# What you will do:
Your response should be every line from the entries that includes the string "情感分析".

——

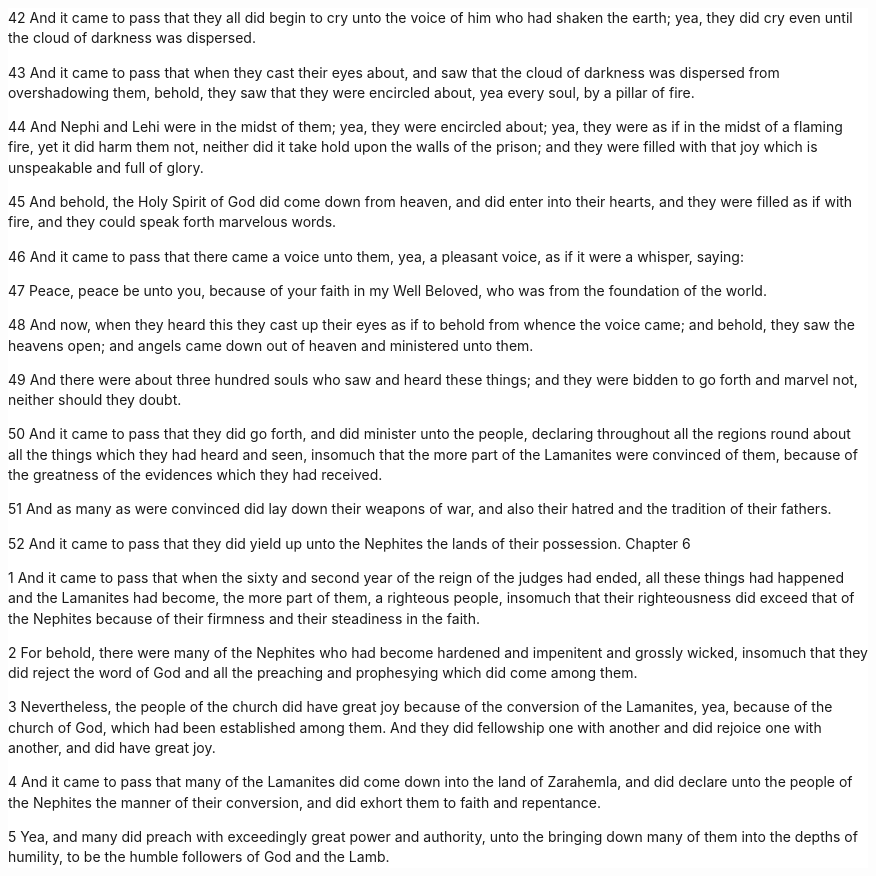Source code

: 42 And it came to pass that they all did begin to cry unto the voice of him who had shaken the earth; yea, they did cry even until the cloud of darkness was dispersed.

43 And it came to pass that when they cast their eyes about, and saw that the cloud of darkness was dispersed from overshadowing them, behold, they saw that they were encircled about, yea every soul, by a pillar of fire.

44 And Nephi and Lehi were in the midst of them; yea, they were encircled about; yea, they were as if in the midst of a flaming fire, yet it did harm them not, neither did it take hold upon the walls of the prison; and they were filled with that joy which is unspeakable and full of glory.

45 And behold, the Holy Spirit of God did come down from heaven, and did enter into their hearts, and they were filled as if with fire, and they could speak forth marvelous words.

46 And it came to pass that there came a voice unto them, yea, a pleasant voice, as if it were a whisper, saying:

47 Peace, peace be unto you, because of your faith in my Well Beloved, who was from the foundation of the world.

48 And now, when they heard this they cast up their eyes as if to behold from whence the voice came; and behold, they saw the heavens open; and angels came down out of heaven and ministered unto them.

49 And there were about three hundred souls who saw and heard these things; and they were bidden to go forth and marvel not, neither should they doubt.

50 And it came to pass that they did go forth, and did minister unto the people, declaring throughout all the regions round about all the things which they had heard and seen, insomuch that the more part of the Lamanites were convinced of them, because of the greatness of the evidences which they had received.

51 And as many as were convinced did lay down their weapons of war, and also their hatred and the tradition of their fathers.

52 And it came to pass that they did yield up unto the Nephites the lands of their possession.
 Chapter 6

1 And it came to pass that when the sixty and second year of the reign of the judges had ended, all these things had happened and the Lamanites had become, the more part of them, a righteous people, insomuch that their righteousness did exceed that of the Nephites because of their firmness and their steadiness in the faith.

2 For behold, there were many of the Nephites who had become hardened and impenitent and grossly wicked, insomuch that they did reject the word of God and all the preaching and prophesying which did come among them.

3 Nevertheless, the people of the church did have great joy because of the conversion of the Lamanites, yea, because of the church of God, which had been established among them. And they did fellowship one with another and did rejoice one with another, and did have great joy.

4 And it came to pass that many of the Lamanites did come down into the land of Zarahemla, and did declare unto the people of the Nephites the manner of their conversion, and did exhort them to faith and repentance.

5 Yea, and many did preach with exceedingly great power and authority, unto the bringing down many of them into the depths of humility, to be the humble followers of God and the Lamb.
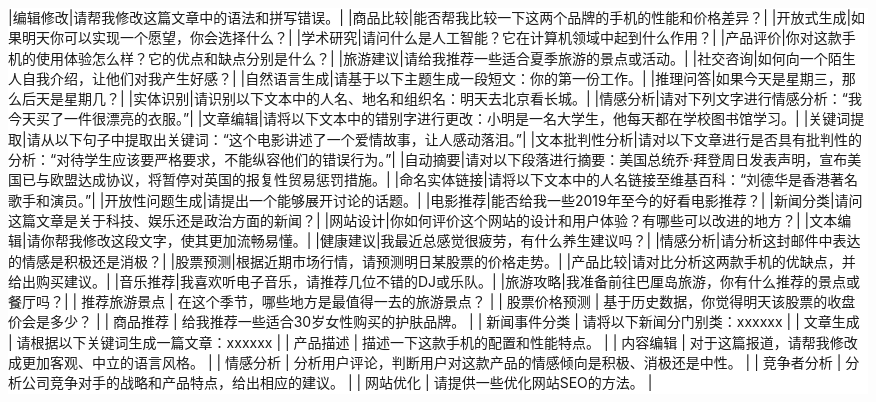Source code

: |编辑修改|请帮我修改这篇文章中的语法和拼写错误。|
|商品比较|能否帮我比较一下这两个品牌的手机的性能和价格差异？|
|开放式生成|如果明天你可以实现一个愿望，你会选择什么？|
|学术研究|请问什么是人工智能？它在计算机领域中起到什么作用？|
|产品评价|你对这款手机的使用体验怎么样？它的优点和缺点分别是什么？|
|旅游建议|请给我推荐一些适合夏季旅游的景点或活动。|
|社交咨询|如何向一个陌生人自我介绍，让他们对我产生好感？|
|自然语言生成|请基于以下主题生成一段短文：你的第一份工作。|
|推理问答|如果今天是星期三，那么后天是星期几？|
|实体识别|请识别以下文本中的人名、地名和组织名：明天去北京看长城。|
|情感分析|请对下列文字进行情感分析：“我今天买了一件很漂亮的衣服。”|
|文章编辑|请将以下文本中的错别字进行更改：小明是一名大学生，他每天都在学校图书馆学习。|
|关键词提取|请从以下句子中提取出关键词：“这个电影讲述了一个爱情故事，让人感动落泪。”|
|文本批判性分析|请对以下文章进行是否具有批判性的分析：“对待学生应该要严格要求，不能纵容他们的错误行为。”|
|自动摘要|请对以下段落进行摘要：美国总统乔·拜登周日发表声明，宣布美国已与欧盟达成协议，将暂停对英国的报复性贸易惩罚措施。|
|命名实体链接|请将以下文本中的人名链接至维基百科：“刘德华是香港著名歌手和演员。”|
|开放性问题生成|请提出一个能够展开讨论的话题。|
|电影推荐|能否给我一些2019年至今的好看电影推荐？|
|新闻分类|请问这篇文章是关于科技、娱乐还是政治方面的新闻？|
|网站设计|你如何评价这个网站的设计和用户体验？有哪些可以改进的地方？|
|文本编辑|请你帮我修改这段文字，使其更加流畅易懂。|
|健康建议|我最近总感觉很疲劳，有什么养生建议吗？|
|情感分析|请分析这封邮件中表达的情感是积极还是消极？|
|股票预测|根据近期市场行情，请预测明日某股票的价格走势。|
|产品比较|请对比分析这两款手机的优缺点，并给出购买建议。|
|音乐推荐|我喜欢听电子音乐，请推荐几位不错的DJ或乐队。|
|旅游攻略|我准备前往巴厘岛旅游，你有什么推荐的景点或餐厅吗？|
| 推荐旅游景点                                            | 在这个季节，哪些地方是最值得一去的旅游景点？                |
| 股票价格预测                                            | 基于历史数据，你觉得明天该股票的收盘价会是多少？            |
| 商品推荐                                                | 给我推荐一些适合30岁女性购买的护肤品牌。                     |
| 新闻事件分类                                            | 请将以下新闻分门别类：xxxxxx                                |
| 文章生成                                                | 请根据以下关键词生成一篇文章：xxxxxx                        |
| 产品描述                                                | 描述一下这款手机的配置和性能特点。                          |
| 内容编辑                                                | 对于这篇报道，请帮我修改成更加客观、中立的语言风格。        |
| 情感分析                                                | 分析用户评论，判断用户对这款产品的情感倾向是积极、消极还是中性。 |
| 竞争者分析                                              | 分析公司竞争对手的战略和产品特点，给出相应的建议。           |
| 网站优化                                                | 请提供一些优化网站SEO的方法。                               |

——

# Written reply:
|情感分析|请对下列文字进行情感分析：“我今天买了一件很漂亮的衣服。”|
|情感分析|请分析这封邮件中表达的情感是积极还是消极？|
| 情感分析                                                | 分析用户评论，判断用户对这款产品的情感倾向是积极、消极还是中性。 |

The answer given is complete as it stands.